▸ Exercise: Each line of the data below that carries the word "SQUARE" needs to be copied.

▸ Input data:

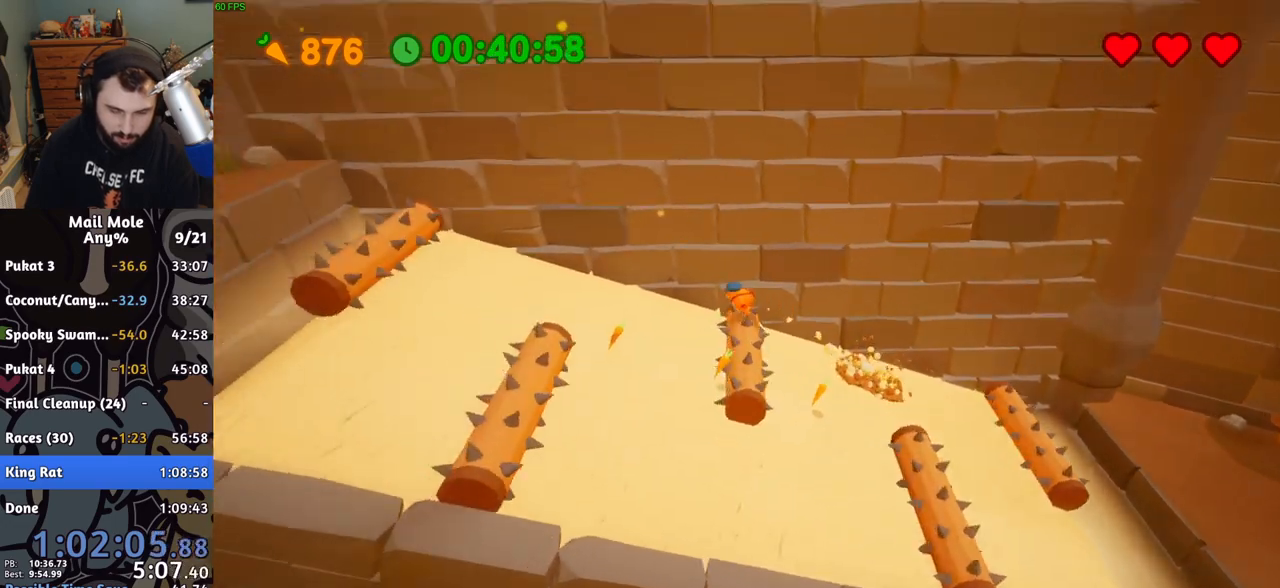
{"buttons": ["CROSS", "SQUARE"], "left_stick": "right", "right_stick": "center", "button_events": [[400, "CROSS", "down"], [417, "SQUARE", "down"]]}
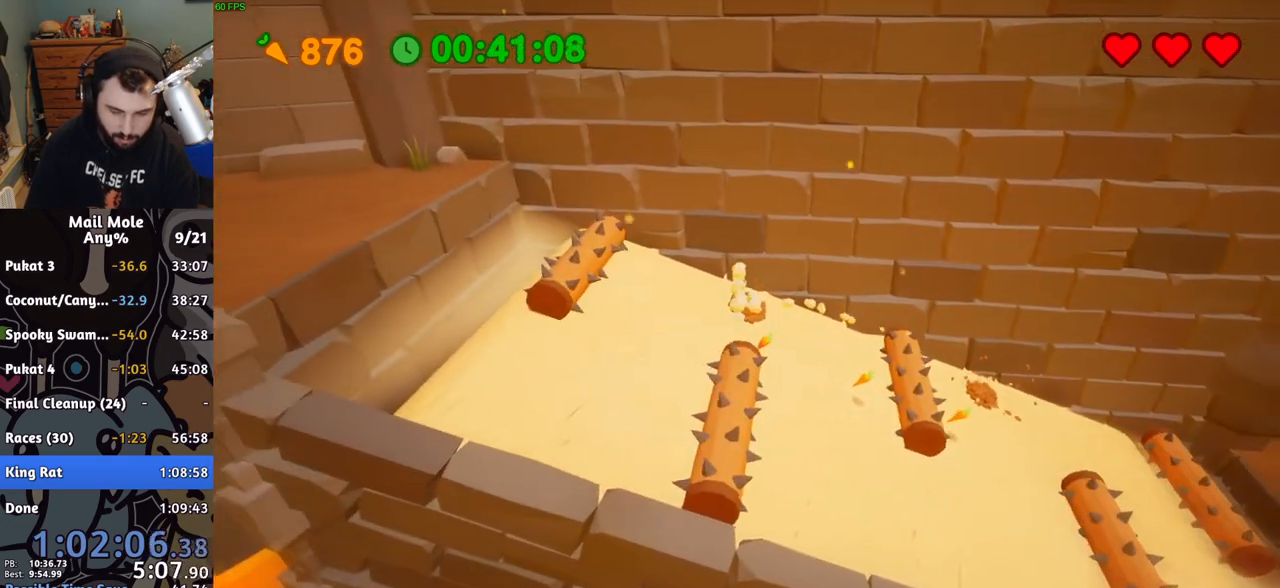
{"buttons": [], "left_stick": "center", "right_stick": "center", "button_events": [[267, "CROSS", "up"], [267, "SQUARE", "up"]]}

...

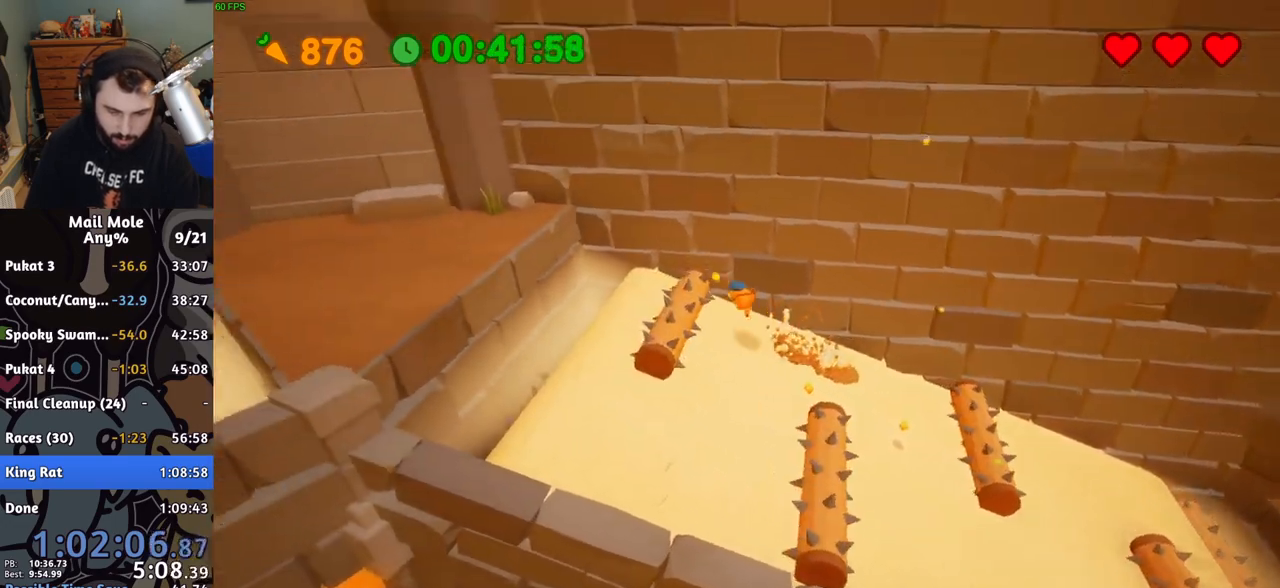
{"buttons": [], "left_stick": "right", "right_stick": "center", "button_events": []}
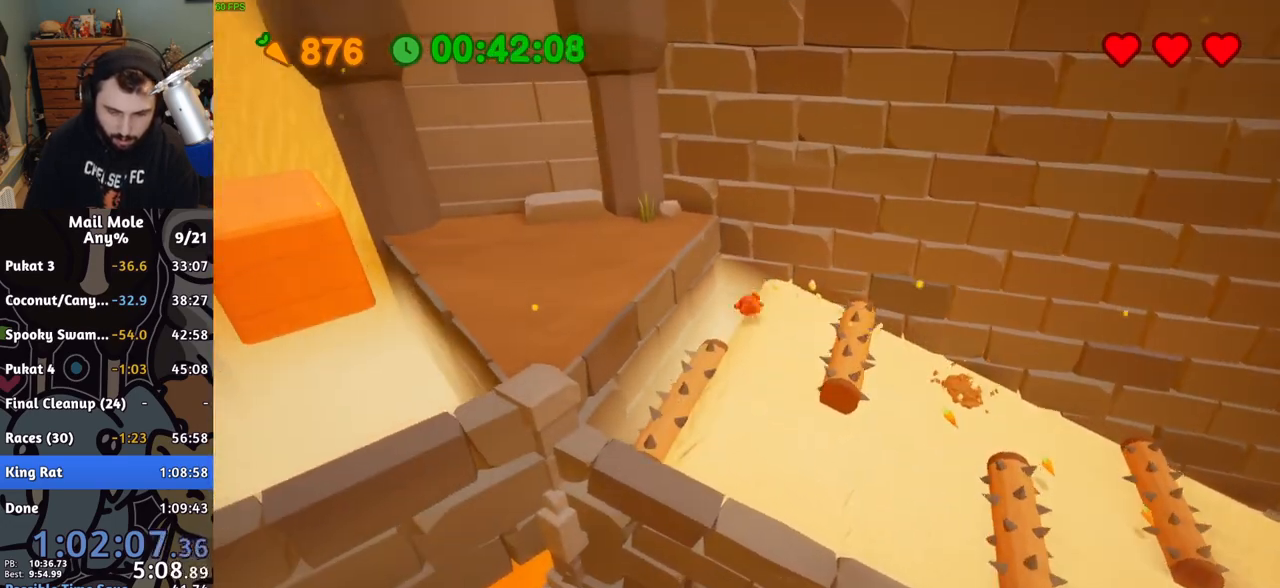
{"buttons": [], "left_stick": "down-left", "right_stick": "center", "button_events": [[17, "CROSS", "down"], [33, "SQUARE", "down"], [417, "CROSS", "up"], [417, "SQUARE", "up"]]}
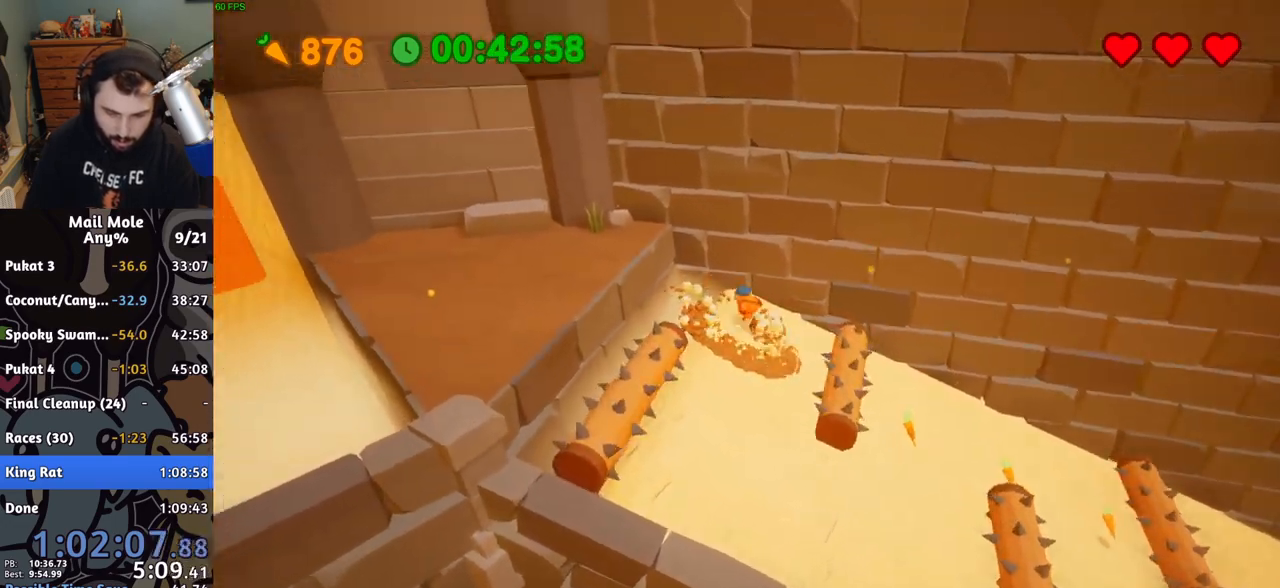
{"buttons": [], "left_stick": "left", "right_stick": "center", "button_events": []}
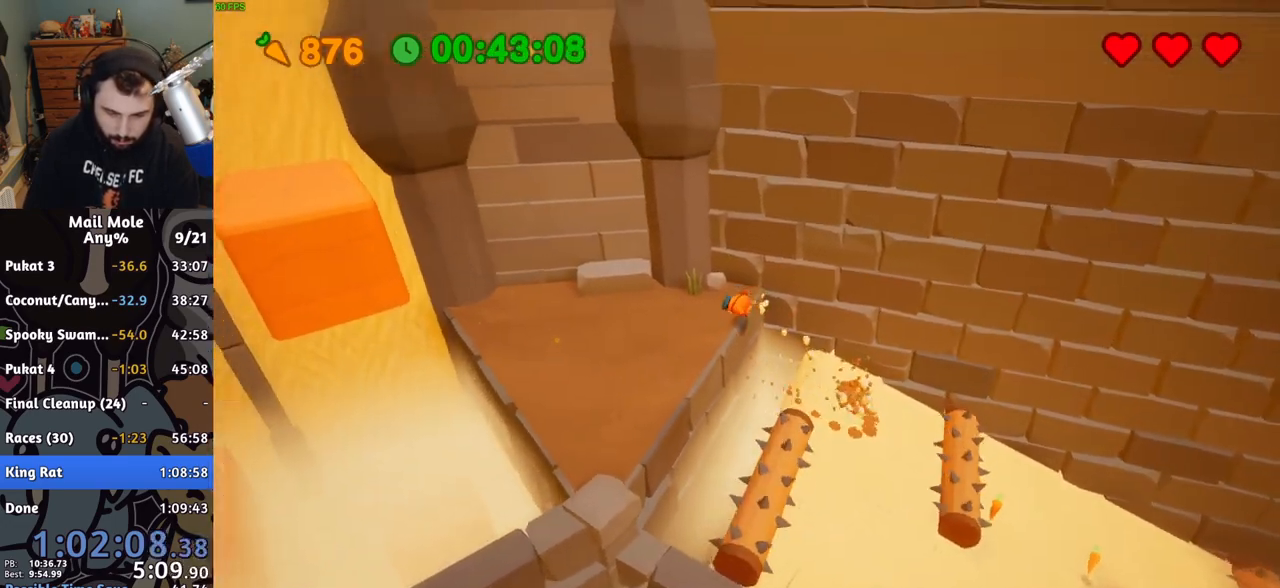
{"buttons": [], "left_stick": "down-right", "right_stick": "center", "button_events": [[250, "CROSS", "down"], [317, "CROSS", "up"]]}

▸ Expected answer:
{"buttons": ["CROSS", "SQUARE"], "left_stick": "right", "right_stick": "center", "button_events": [[400, "CROSS", "down"], [417, "SQUARE", "down"]]}
{"buttons": [], "left_stick": "center", "right_stick": "center", "button_events": [[267, "CROSS", "up"], [267, "SQUARE", "up"]]}
{"buttons": [], "left_stick": "down-left", "right_stick": "center", "button_events": [[17, "CROSS", "down"], [33, "SQUARE", "down"], [417, "CROSS", "up"], [417, "SQUARE", "up"]]}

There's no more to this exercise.